Riassumendo i risultati di questo studio si può quindi affermare come il microbiota mammario tissutale delle donne con tumore al seno sia notevolmente diverso da quello di donne sane e come lo status di menopausa e il livello di BMI, oltre ala presenza o meno del tumore, possano influenzare quantitativamente l’espressione del microbioma del tratto urinario. Il microbiota delle cavità orale invece sembrerebbe non esser coinvolto.

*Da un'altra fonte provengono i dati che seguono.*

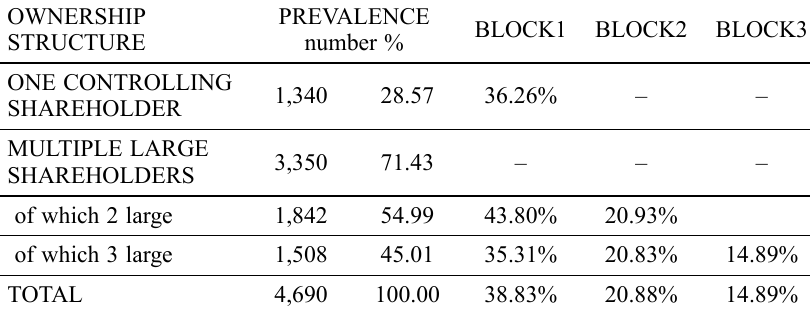
Table 3. Ownership concentration and the importance of complex structures OWNERSHIP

Questo studio, primo nel suo genere, presenta però alcune limitazioni quali un ristretto campione di soggetti arruolati e non del tutto omogenei tra loro e la metodologia di raccolta di campioni. Ad eccezione dei campioni di microbiota orale, raccolti per tutti, sono infatti risultati mancanti quelli istologici e di urina di alcuni soggetti. L’analisi del microbiota orale effettuata basandosi sul risciacquo non risulta inoltre essere la più valida; più attendibili hanno dimostrato essere invece quelle effettuate su campioni di saliva o tramite tamponi della mucosa.
Nonostante siano dunque da considerarsi preliminari e in attesa di maggiori conferme, i risultati ottenuti sembrerebbero porre le basi per una possibile pratica di screening non invasivo per il tumore del seno basato sull’analisi comparata e integrata di più microbiomi.